Darakshan Mir
Scholarly perspectives, largely outside the discipline of Computer Science, have long recognized that technological artifacts are not politically neutral, but that these technologies inherently embody certain political properties (for example, Winner’s 1980 article titled “Do Artifacts Have Politics?”). Like Winner, I use politics to mean “arrangements of power and authority in human associations as well as the activities that take place within those arrangements.”
With increasing recognition of the power that computing wields in our current socio-political landscape, there is an emerging consensus that Computer Science departments and programs have a responsibility to educate students in considering the ethical and societal implications of the artifacts they create.
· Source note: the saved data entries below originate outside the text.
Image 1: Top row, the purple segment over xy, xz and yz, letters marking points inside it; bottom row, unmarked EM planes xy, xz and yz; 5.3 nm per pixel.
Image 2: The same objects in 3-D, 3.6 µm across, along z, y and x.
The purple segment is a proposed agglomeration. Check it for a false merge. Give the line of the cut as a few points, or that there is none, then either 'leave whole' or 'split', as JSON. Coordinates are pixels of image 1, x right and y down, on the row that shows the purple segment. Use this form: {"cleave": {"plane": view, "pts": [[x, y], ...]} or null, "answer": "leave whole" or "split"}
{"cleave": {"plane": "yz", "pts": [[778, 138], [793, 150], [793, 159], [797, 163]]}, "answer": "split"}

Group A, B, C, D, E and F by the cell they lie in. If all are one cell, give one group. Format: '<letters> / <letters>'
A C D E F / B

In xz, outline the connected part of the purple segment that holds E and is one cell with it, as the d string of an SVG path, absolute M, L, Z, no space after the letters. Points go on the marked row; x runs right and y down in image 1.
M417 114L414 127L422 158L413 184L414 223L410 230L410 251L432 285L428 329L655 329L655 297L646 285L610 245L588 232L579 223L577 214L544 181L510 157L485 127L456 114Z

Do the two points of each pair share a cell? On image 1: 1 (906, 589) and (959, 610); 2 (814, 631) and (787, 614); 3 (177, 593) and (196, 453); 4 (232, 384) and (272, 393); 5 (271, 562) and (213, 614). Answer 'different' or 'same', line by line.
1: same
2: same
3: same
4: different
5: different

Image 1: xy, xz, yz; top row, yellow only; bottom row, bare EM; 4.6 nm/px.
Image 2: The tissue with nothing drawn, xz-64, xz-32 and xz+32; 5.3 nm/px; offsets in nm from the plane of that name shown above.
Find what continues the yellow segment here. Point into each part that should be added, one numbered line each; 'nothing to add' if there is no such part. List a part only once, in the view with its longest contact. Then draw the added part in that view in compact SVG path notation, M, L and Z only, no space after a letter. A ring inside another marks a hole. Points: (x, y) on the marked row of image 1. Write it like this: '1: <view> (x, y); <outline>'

Yet, the conceptualizations of these “Ethics in Computing” courses and pedagogical resources are, by and large, stripped of their political dimensions. This paper discusses the implications of such a depoliticized education by analyzing the Association of Computing Machinery’s (ACM) “Code of Ethics” and associated case studies. I interrogate the notion of “The Public Good” that the ACM Code of Ethics is rooted in, and examine what kinds of political arrangements this invocation of the public good supports. Using specific case studies, such as the one that analyzes ethical considerations in “Automated Active Response Weaponry”, I examine how an apparently de-politicized application of Principles outlined in the Code of Ethics, nevertheless, leads to specific political positions.